Poe Solomon (1887-1940) was the eldest of four brothers who made up M. Solomon & Sons, a Baltimore-based clothing manufacturing and retailing business. The firm’s Homestead branch opened around 1918 and lasted through the mid-1950s.
Poe and his youngest brother Morris (1892-1940) joined the army during World War I. Neither went overseas. Morris served in the Quartermaster Corps, a common assignment for Jewish men in the clothing business. Poe began in the Infantry, but illness kept him stateside. When he recovered, he joined the Medical Corps. His obituary later related, “It was while he was in the army that he began to write verse, which was published in army publications, newspapers and magazines.”
Though neither had the opportunity for brave heroics in battle, their immigrant father, Max, was very proud of them, and because of his pride I can tell you this story. You see, Poe’s poems disappeared. But when the American Jewish Committee and the Jewish Welfare Board put out the call for Jewish soldiers to submit the details of their service “as a contribution to American and Jewish history,” Max filled out the forms on behalf of his sons. And with the forms, he enclosed a letter about his son’s poetry, along with the only two copies of Poe’s poems that I can find.
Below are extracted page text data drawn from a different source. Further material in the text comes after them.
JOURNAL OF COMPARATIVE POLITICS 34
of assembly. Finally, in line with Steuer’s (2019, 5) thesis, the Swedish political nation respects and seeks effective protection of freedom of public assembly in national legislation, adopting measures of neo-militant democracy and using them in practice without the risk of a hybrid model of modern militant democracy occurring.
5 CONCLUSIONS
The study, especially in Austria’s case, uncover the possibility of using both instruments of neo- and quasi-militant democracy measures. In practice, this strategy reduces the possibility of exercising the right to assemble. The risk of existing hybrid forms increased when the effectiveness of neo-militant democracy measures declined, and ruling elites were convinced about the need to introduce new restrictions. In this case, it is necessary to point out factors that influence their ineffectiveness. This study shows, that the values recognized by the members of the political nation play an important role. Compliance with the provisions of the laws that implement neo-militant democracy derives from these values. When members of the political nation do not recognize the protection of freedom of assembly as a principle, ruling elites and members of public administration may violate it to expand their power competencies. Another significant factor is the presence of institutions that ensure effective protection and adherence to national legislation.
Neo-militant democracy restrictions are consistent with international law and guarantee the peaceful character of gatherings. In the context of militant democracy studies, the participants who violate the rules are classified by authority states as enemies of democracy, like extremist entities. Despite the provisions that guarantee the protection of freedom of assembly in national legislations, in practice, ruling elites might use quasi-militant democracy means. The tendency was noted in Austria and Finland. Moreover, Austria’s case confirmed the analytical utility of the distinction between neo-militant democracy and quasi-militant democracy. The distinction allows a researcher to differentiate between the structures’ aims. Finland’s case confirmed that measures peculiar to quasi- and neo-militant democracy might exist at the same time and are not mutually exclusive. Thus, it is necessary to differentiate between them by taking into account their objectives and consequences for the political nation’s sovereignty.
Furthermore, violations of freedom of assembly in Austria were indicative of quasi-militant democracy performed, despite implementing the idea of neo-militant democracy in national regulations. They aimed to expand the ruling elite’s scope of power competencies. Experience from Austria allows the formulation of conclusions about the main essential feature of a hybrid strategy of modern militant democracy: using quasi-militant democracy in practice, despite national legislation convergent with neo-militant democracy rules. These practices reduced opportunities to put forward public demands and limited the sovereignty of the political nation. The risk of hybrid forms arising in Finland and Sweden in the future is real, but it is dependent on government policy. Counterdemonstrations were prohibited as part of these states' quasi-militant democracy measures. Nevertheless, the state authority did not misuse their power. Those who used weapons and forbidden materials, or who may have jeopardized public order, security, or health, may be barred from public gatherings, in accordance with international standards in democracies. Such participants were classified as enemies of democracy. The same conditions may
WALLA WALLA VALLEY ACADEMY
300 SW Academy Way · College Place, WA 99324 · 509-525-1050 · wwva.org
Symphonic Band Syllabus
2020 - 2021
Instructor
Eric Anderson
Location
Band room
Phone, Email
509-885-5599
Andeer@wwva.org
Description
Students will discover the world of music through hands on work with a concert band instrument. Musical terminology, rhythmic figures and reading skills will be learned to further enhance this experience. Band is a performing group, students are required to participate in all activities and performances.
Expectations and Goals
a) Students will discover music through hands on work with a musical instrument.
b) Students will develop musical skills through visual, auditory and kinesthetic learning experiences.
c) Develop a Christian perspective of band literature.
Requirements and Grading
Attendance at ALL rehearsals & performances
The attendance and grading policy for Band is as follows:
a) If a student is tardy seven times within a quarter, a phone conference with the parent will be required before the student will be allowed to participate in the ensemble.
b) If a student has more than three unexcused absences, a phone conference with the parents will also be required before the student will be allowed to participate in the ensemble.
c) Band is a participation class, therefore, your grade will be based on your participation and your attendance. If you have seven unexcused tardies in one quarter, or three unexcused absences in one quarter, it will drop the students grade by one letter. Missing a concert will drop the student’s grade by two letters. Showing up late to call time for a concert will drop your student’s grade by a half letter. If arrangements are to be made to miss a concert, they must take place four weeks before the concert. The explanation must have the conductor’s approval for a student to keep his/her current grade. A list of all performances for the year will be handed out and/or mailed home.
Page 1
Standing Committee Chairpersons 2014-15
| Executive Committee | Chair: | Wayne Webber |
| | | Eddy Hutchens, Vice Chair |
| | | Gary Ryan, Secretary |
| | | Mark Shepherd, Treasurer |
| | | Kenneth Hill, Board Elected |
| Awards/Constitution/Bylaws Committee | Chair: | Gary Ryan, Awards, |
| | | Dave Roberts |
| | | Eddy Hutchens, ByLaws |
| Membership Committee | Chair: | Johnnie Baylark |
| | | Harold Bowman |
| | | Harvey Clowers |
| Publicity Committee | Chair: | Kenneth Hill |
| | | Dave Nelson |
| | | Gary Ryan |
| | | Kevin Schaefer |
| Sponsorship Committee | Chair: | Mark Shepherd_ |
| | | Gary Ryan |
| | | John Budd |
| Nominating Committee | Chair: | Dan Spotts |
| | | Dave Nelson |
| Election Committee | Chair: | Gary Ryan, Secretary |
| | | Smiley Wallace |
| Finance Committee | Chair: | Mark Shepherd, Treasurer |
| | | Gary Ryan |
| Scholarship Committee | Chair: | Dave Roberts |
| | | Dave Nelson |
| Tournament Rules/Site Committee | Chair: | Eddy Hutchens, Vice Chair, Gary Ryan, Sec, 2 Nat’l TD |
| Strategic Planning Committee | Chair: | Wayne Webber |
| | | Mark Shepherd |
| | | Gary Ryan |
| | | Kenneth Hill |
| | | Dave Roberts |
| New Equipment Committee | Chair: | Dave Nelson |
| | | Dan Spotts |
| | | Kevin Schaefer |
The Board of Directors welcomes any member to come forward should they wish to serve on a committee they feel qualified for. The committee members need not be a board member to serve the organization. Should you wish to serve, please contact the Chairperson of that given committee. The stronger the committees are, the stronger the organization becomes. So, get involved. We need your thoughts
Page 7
“The Silver Chevron” praises the men at the army hospital with whom Poe served. It begins:
Valorous sons of Liberty
Altho you did not cross the sea,
The aid you lend to the very end,
Bro’t us Peace with Victory
“Beyond Verdun” Poe wrote in tribute to his friend Zadoc Morton Katz (1890-1918). Three years Poe’s junior, Morton was a member of another successful family clothing business in Baltimore. He was killed in action on September 27, 1918 at the start of the Meuse-Argonne Offensive while on a reconnoitering expedition in no man’s land. His friends recalled him as “a man of extraordinary ability and character, a fearless soldier and one of the most beloved of men in his regiment.”
“Beyond Verdun” considers Morton’s sacrifice from a Jewish perspective. Poe wrote the poem in answer to the war’s most famous poem, “In Flanders Fields.” To the indelible image, “In Flanders fields the poppies blow / Between the crosses, row on row,” he reminds us:
And now and then there is a Zion
Atop a grave the same as thine
And, like the crosses, spread their rays
To all the earth in many ways
Thanks to Poe’s father, I found this poem almost a century after Poe wrote it. Last year, I shared it on Facebook for Veterans Day. A great discussion ensued. Local historian Susan Morris and genealogist Lara Diamond filled in Morton’s biography. Rabbi Daniel Yolkut pointed out that the Hebrew word “Zion” is traditionally used to refer to a grave marker—would Poe have known that?
But one friend took it a step further. Razelle Weinstein, a teacher in Israel, got Poe’s poem approved for inclusion in the English literature module of the Bagrut, Israel’s graduation exam. Thanks to her, Israeli students will have the opportunity to read and reflect on Poe’s imagery. Morton’s name and his sacrifice, Poe’s name and his poetry—all will live on in the memory of the Jewish people.